■ Task brief ■
Write out these lines word for word, starting with the line that contains "genus: Dianthus" and going on through the line that contains "genus: Pontederia".
-- start of Dataset records --
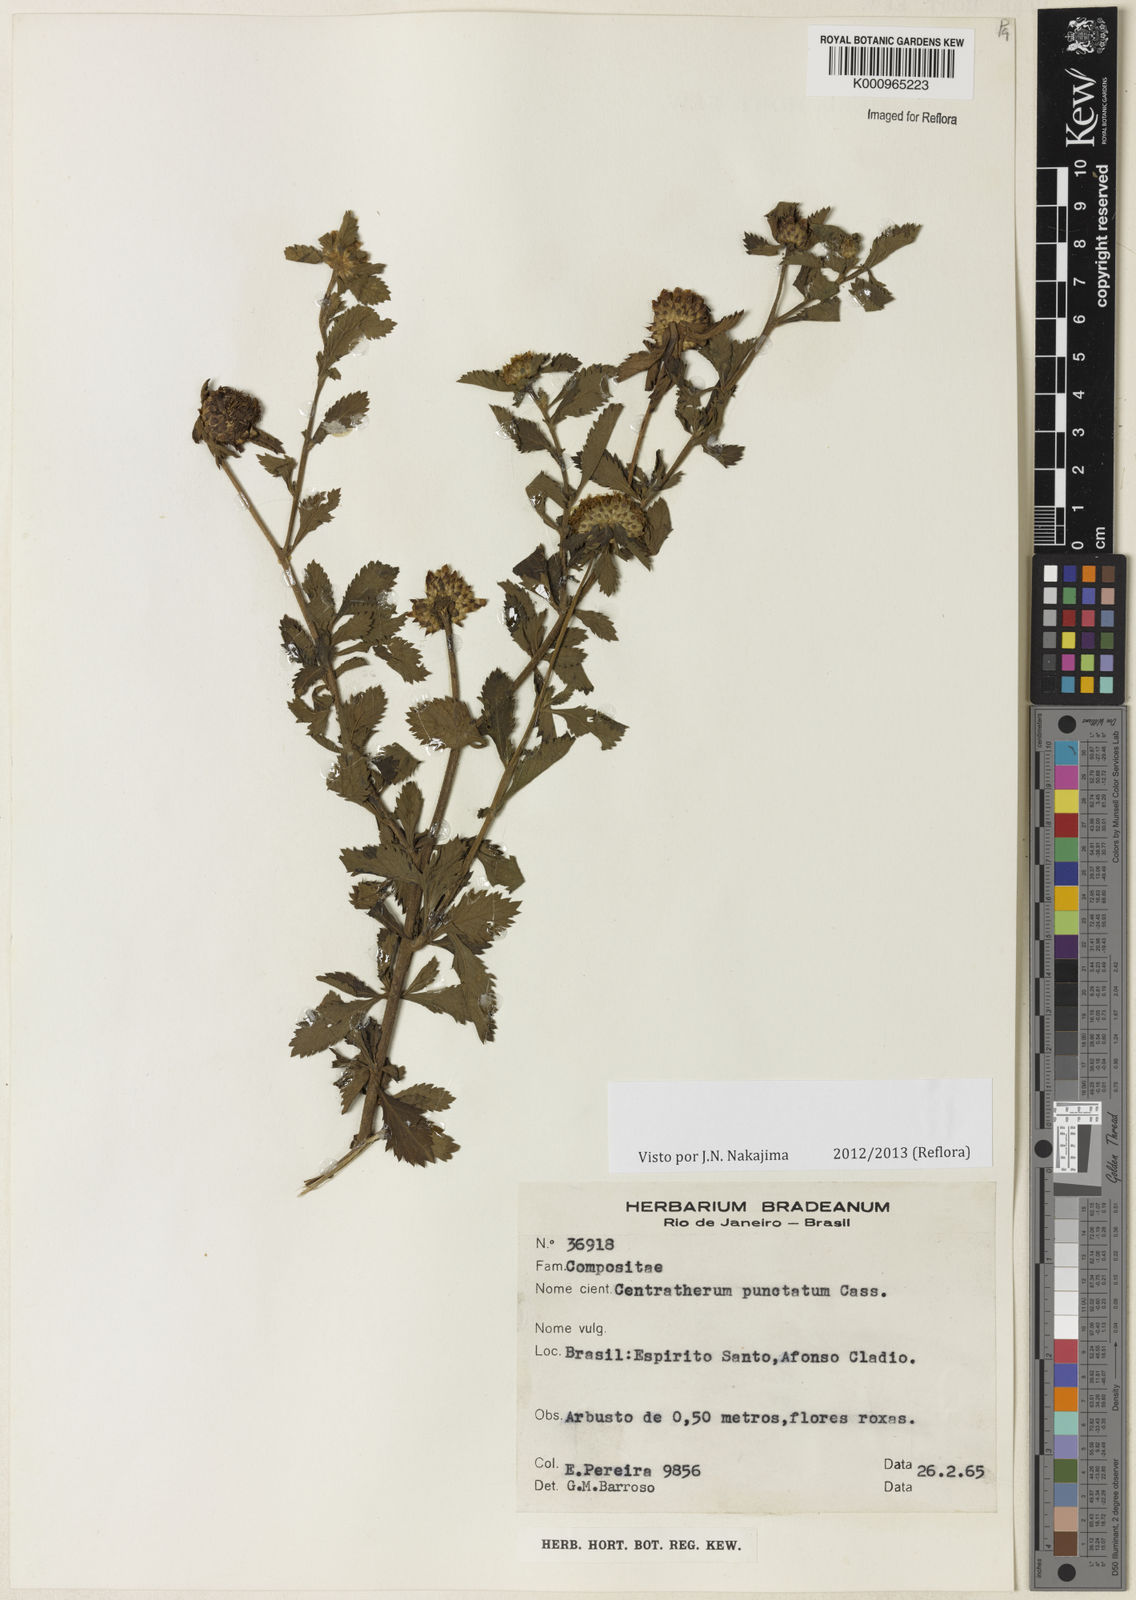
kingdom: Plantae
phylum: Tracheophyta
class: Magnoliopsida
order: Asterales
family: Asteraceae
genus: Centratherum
-- end of Dataset records --
-- start of Dataset records --
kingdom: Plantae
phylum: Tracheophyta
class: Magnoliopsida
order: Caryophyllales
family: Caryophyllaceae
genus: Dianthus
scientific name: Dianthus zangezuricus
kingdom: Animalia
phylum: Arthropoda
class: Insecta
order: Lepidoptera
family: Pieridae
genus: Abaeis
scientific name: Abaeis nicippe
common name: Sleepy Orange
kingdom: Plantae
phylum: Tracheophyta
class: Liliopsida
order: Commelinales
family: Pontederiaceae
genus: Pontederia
-- end of Dataset records --
■ Expected output ■
genus: Dianthus
scientific name: Dianthus zangezuricus
kingdom: Animalia
phylum: Arthropoda
class: Insecta
order: Lepidoptera
family: Pieridae
genus: Abaeis
scientific name: Abaeis nicippe
common name: Sleepy Orange
kingdom: Plantae
phylum: Tracheophyta
class: Liliopsida
order: Commelinales
family: Pontederiaceae
genus: Pontederia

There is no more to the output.